--- TEXT SEGMENT Enclosed Below ---

Well that’s me back home again. I went into my review full of smiles and assurances that all suicidal/self harming type thoughts had fled my mind. Have they really? Probably not. But I hate that place so so much that I can’t take more than a week and I just need to escape from there. Don’t get me wrong I do genuinely feel a bit more positive and I am doing my best to keep reminding myself that there is a future out there for me. I mean we are all put on this Earth for a reason and I’ve yet to find mine.
So I exaggerated a little in the review today, I convinced the psychiatrists that in the space of a few days I had stopped thinking about hanging myself and instead wanted a happy life. And I do want that happy life, I’m just not sure if I’m ready to put in all the hard work that it’s going to take to get there. Confused? Yes a little bit. I’m not really sure how I feel, I’m glad to be sitting back in my own little flat and not in a hospital bed I know that much.

--- End of Enclosed TEXT SEGMENT ---

WORK ITEM
Repeat the entire post about coming home after the psychiatric review word for word.

--- DATASET EXCERPTS Enclosed Below ---

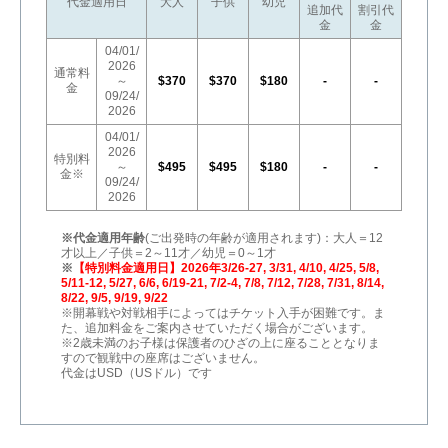
代金適用日
大人
子供
幼児
追加代
割引代
金
金
04/01/
2026
通常料
～
$370
$370
$180
-
-
金
09/24/
2026
04/01/
2026
特別料
～
$495
$495
$180
-
-
金※
09/24/
2026
※代金適用年齢
(ご出発時の年齢が適用されます)：大人＝12
才以上／子供＝2～11才／幼児＝0～1才
※
【特別料金適用日】2026年3/26-27, 3/31, 4/10, 4/25, 5/8,
5/11-12, 5/27, 6/6, 6/19-21, 7/2-4, 7/8, 7/12, 7/28, 7/31, 8/14,
8/22, 9/5, 9/19, 9/22
※開幕戦や対戦相手によってはチケット入手が困難です。ま
た、追加料金をご案内させていただく場合がございます。
※2歳未満のお子様は保護者のひざの上に座ることとなりま
すので観戦中の座席はございません。
代金はUSD（USドル）です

--- End of Enclosed DATASET EXCERPTS ---

ANSWER FOR THE TASK
Well that’s me back home again. I went into my review full of smiles and assurances that all suicidal/self harming type thoughts had fled my mind. Have they really? Probably not. But I hate that place so so much that I can’t take more than a week and I just need to escape from there. Don’t get me wrong I do genuinely feel a bit more positive and I am doing my best to keep reminding myself that there is a future out there for me. I mean we are all put on this Earth for a reason and I’ve yet to find mine.
So I exaggerated a little in the review today, I convinced the psychiatrists that in the space of a few days I had stopped thinking about hanging myself and instead wanted a happy life. And I do want that happy life, I’m just not sure if I’m ready to put in all the hard work that it’s going to take to get there. Confused? Yes a little bit. I’m not really sure how I feel, I’m glad to be sitting back in my own little flat and not in a hospital bed I know that much.